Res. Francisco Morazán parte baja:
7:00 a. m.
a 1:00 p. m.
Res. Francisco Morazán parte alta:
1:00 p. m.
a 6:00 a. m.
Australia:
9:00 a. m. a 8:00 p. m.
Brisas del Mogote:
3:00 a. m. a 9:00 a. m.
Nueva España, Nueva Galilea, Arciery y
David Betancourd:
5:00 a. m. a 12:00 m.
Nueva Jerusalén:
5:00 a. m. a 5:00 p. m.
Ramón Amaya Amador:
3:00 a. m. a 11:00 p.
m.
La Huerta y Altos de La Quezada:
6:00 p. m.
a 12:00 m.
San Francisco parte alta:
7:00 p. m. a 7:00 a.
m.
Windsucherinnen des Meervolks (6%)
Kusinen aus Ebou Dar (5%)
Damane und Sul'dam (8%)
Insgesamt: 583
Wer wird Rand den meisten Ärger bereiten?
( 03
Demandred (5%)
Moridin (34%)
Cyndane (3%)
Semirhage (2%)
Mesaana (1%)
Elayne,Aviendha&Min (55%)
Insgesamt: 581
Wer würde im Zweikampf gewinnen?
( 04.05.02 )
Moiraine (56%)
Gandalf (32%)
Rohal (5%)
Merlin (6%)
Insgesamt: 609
==================================================
The reply should consist solely of the lines above from the one that has "9:00 a. m. a 8:00 p. m." through the one that has "San Francisco parte", reproduced exactly.

9:00 a. m. a 8:00 p. m.
Brisas del Mogote:
3:00 a. m. a 9:00 a. m.
Nueva España, Nueva Galilea, Arciery y
David Betancourd:
5:00 a. m. a 12:00 m.
Nueva Jerusalén:
5:00 a. m. a 5:00 p. m.
Ramón Amaya Amador:
3:00 a. m. a 11:00 p.
m.
La Huerta y Altos de La Quezada:
6:00 p. m.
a 12:00 m.
San Francisco parte alta:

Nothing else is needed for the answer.